How Testability Supports Your Agility
Maschinenhaus
September 6, 2022 4:15 PM
…or the other way around: If your code and architecture aren't designed for testability, there easily might arise problems in your agile, continuous workflow. So it might help to know some patterns and anti-patterns regarding testability, even as someone who isn't deeply into coding – you will be able to ask your teams suitable questions to help them find better testable implementations.
So much for the TL'DR, here's the longer story:
Some software development teams are more agile than others, for a number of reasons. While working with many teams during the last decade, I observed a recurring pattern: Teams (and products) with good, fast testautomation often deliver better solutions sooner, while keeping a better team spirit – a combination that many agile coaches wish for their teams. But how do some teams achieve good testautomation, while others struggle for years?

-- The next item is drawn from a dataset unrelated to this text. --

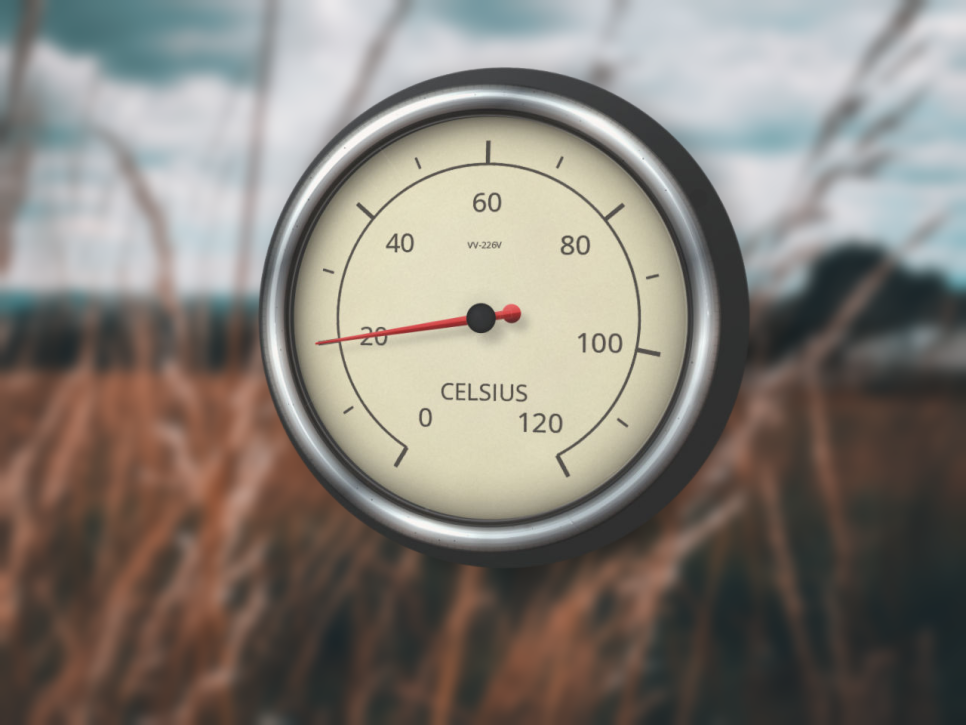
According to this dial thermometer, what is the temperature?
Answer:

In my experience, this depends on if the code is easily testable or not. You might know programming practices like test-driven development (TDD) which yield better designed - testable - code. But there are some architectural patterns as well that support easier testing with fast-feedback loops.
We'll have a look at what it means to separate business logic from integration code and what different architectural styles and patterns exist to reach this goal - and why this enables smaller and faster automated tests. To keep this broad topic as comprehensible as possible, you'll see simplified visualizations of the different architectural styles and code designs.
The goal of this session is that you get a basic understanding what distinguishes testable architectures and code designs from less testable ones. And why testability is a fundamental building block that enables true - continuous - agility.